**EXERCISE REQUIREMENTS**: Whenever the word "Rendered" occurs in a line of the material below, that line is counted. Report only the count.

**INPUT DATA**:
▬▬▬▬▬▬

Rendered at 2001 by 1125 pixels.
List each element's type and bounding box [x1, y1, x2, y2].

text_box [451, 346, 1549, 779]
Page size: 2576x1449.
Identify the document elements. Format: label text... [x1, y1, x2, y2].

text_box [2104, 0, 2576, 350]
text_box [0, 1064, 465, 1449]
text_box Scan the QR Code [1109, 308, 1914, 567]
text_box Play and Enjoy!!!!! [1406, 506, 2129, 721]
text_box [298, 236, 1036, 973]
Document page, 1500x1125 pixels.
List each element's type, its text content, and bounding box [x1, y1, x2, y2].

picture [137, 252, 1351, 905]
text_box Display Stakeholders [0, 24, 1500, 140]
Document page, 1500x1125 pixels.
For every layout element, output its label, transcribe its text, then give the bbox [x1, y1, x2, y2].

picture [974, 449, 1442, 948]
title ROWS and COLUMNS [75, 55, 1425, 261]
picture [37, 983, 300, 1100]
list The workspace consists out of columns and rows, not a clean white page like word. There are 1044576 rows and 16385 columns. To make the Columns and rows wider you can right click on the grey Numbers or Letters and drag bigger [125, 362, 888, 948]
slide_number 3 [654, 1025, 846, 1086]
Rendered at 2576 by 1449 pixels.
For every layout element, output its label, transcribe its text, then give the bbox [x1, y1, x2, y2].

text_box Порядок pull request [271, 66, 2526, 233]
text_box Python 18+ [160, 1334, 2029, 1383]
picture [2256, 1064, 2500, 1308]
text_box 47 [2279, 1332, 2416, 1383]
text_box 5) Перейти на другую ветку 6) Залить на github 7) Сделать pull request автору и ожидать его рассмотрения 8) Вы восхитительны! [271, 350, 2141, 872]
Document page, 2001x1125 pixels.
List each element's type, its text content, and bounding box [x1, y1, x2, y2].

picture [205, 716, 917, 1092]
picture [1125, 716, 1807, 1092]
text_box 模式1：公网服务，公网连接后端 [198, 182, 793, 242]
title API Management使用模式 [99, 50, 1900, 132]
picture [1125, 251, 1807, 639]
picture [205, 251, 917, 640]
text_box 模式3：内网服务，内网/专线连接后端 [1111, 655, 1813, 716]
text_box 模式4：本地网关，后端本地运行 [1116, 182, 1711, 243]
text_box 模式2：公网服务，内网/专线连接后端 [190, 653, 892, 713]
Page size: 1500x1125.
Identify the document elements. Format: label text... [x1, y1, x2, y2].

▬▬▬▬▬▬

**EXERCISE ANSWER**: 2